Validate::Begin().IsNotNull(somePointer).IsLessThan(4, 30).Check();
Can't say much to the rest of the question, but I did want to point out this:
Though I'd guess that allocating
something like a std::vector on the
stack should be for free (is this
actually true? I'd suspect an empty
vector does no allocations on the
heap, right?)
No. You still have to allocate any other variables in the vector (such as storage for length) and I believe that it's up to the implementation if they pre-allocate any room for vector elements upon construction. Either way, you are allocating SOMETHING, and while it may not be much allocation is never "free", regardless of taking place on the stack or heap.
That being said, I would imagine that the time taken to do such things will be so minimal that it will only really matter if you are doing it many many times over in quick succession.
I recommend to get a look into Boost.Exception, which provides basically the same functionality (adding arbitrary detailed exception-information to a single exception-object).
Of course you'll need to write some utility methods so you can get the interface you want. But beware: Dereferencing a null-pointer in C++ results in undefined behavior, and null-references must not even exist. So you cannot return a null-pointer in a way as your linked example uses null-references in C# extension methods.
For the zero-cost thing: A simple stack-allocation is quite cheap, and a boost::exception object does not do any heap-allocation itself, but only if you attach any error_info<> objects to it.

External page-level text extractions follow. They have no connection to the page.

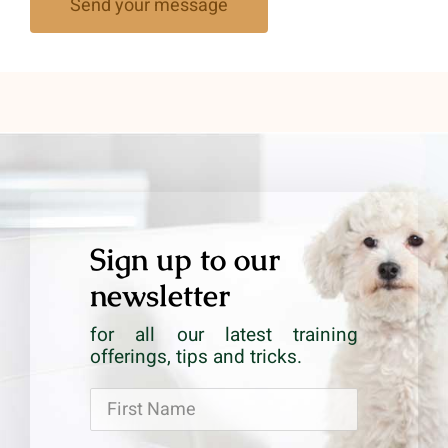
Send your message
Sign up to our
newsletter
for all our latest training
offerings, tips and tricks.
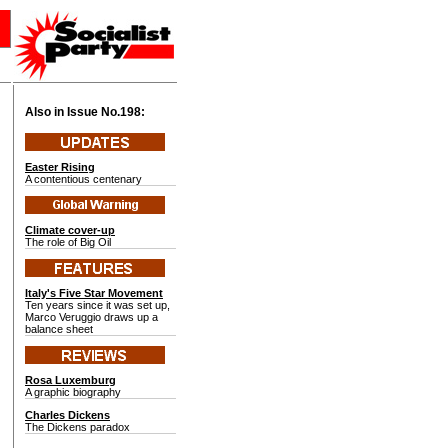
Also in Issue No.
198:
Easter Rising
A contentious centenary
Climate cover-up
The role of Big Oil
Italy's Five Star Movement
Ten years since it was set up,
Marco Veruggio draws up a
balance sheet
Rosa Luxemburg
A graphic biography
Charles Dickens
The Dickens paradox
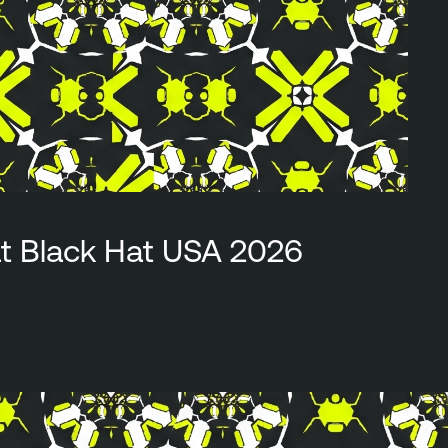
at Black Hat USA 2026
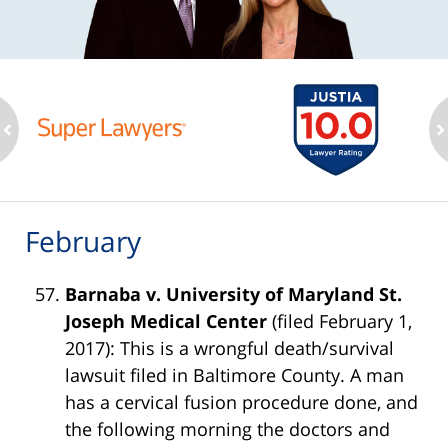
ev
n
February
Barnaba v. University of Maryland St.
Joseph Medical Center
(filed February 1,
2017): This is a wrongful death/survival
lawsuit filed in Baltimore County. A man
has a cervical fusion procedure done, and
the following morning the doctors and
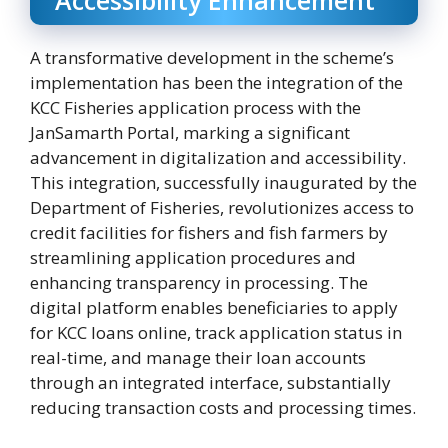
A transformative development in the scheme’s
implementation has been the integration of the
KCC Fisheries application process with the
JanSamarth Portal, marking a significant
advancement in digitalization and accessibility.
This integration, successfully inaugurated by the
Department of Fisheries, revolutionizes access to
credit facilities for fishers and fish farmers by
streamlining application procedures and
enhancing transparency in processing. The
digital platform enables beneficiaries to apply
for KCC loans online, track application status in
real-time, and manage their loan accounts
through an integrated interface, substantially
reducing transaction costs and processing times.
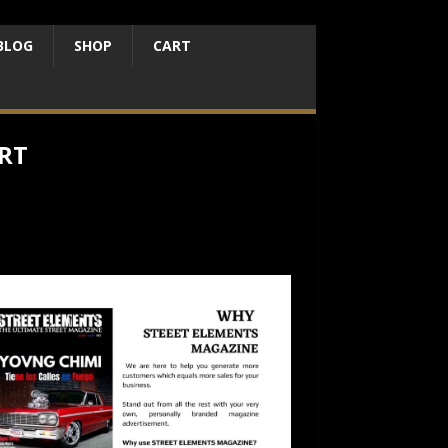
BLOG
SHOP
CART
RT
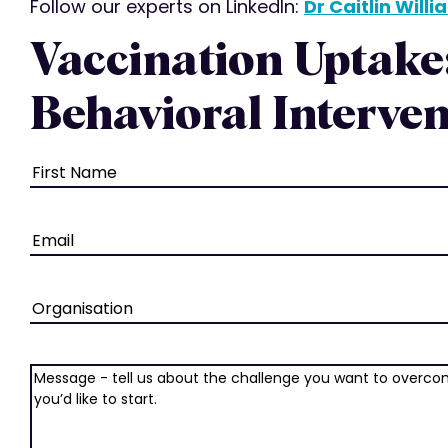
Follow our experts on LinkedIn:
Dr Caitlin Will
Vaccination Uptake
Behavioral Interven
Name
(Required)
Email
(Required)
Organisation
Message
(Required)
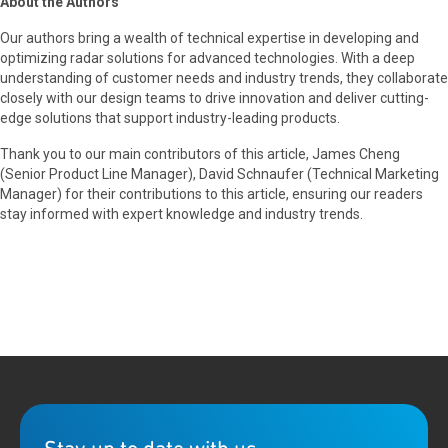
About the Authors
Our authors bring a wealth of technical expertise in developing and
optimizing radar solutions for advanced technologies. With a deep
understanding of customer needs and industry trends, they collaborate
closely with our design teams to drive innovation and deliver cutting-
edge solutions that support industry-leading products.
Thank you to our main contributors of this article, James Cheng
(Senior Product Line Manager), David Schnaufer (Technical Marketing
Manager) for their contributions to this article, ensuring our readers
stay informed with expert knowledge and industry trends.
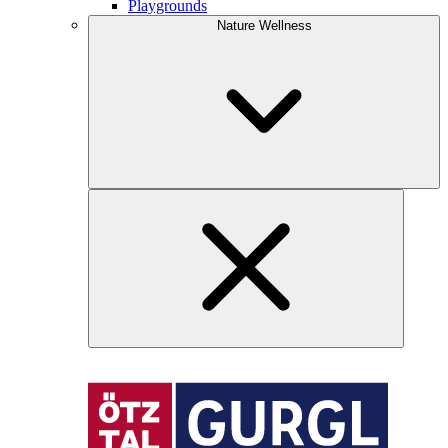
Playgrounds
Nature Wellness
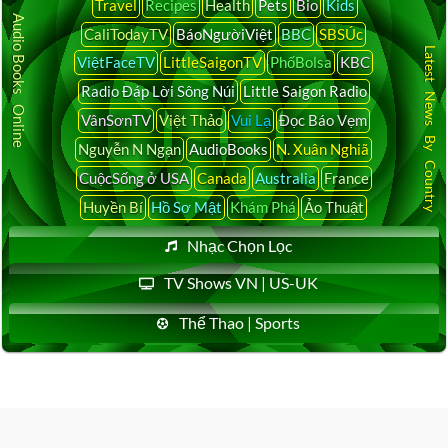
Travel
Recipes
Health
Pets
Bio
Kids
Audio Books Online
CaliTodayTV
BáoNgườiViệt
BBC
SBSÚc
Latest News By Country
ViệtFaceTV
LittleSaigonTV
PhốBolsa
KBC
Radio Đáp Lời Sông Núi
Little Saigon Radio
VânSơnTV
Việt Thảo
Vui Lạ
Đọc Báo Vẹm
Nguyễn N Ngạn
AudioBooks
N. Xuân Nghiã
CuộcSống ở USA
Canada
Australia
France
Huyền Bí
Hồ Sơ Mật
Khám Phá
Ảo Thuật
Nhạc Chọn Lọc
TV Shows VN | US-UK
Thể Thao | Sports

So it is not exactly zero cost, but nearly as cheap as it can get (one vtable-ptr for the exception-object, plus sizeof(intrusive_ptr<>)).
Therefore this should be the last part where one tries to optimize further...

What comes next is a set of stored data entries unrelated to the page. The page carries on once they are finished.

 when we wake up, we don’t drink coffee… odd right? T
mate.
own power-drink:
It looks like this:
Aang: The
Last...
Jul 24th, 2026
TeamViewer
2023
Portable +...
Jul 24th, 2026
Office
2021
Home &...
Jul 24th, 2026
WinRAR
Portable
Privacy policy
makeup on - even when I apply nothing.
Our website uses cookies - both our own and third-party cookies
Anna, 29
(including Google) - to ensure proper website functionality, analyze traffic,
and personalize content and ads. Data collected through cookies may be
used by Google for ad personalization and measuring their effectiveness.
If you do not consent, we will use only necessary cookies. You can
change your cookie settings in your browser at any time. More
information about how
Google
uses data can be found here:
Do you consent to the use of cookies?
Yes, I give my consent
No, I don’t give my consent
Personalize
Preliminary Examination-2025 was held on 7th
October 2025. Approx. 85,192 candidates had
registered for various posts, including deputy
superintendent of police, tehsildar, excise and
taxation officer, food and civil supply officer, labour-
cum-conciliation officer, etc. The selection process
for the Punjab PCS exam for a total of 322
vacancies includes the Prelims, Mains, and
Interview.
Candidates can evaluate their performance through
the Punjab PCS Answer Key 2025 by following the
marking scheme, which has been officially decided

Re the linked article: Apparently, the overhaead of creating objects in C# is so great that function calls are free in comparison.
I'd personally propose a syntax like
Validate().ISNOTNULL(src).ISNOTNULL(dst);
Validate() contructs a temporary object which is basically just a std::list of problems. Empty lists are quite cheap (no nodes, size=0). ~Validate will throw if the list is not empty. If profiling shows even this is too expensive, then you just change the std::list to a hand-rolled list. Remember, a pointer is an object too. You're not saving an object just by sticking to the unfortunate syntax of a raw pointer. Conversely, the overhead of wrapping a raw pointer with a nice syntax is purely a compile-time price.
PS. ISNOTNULL(x) would be a #define for IsNotNull(x,#x) - similar to how assert() prints out the failed condition, without having to repeat it.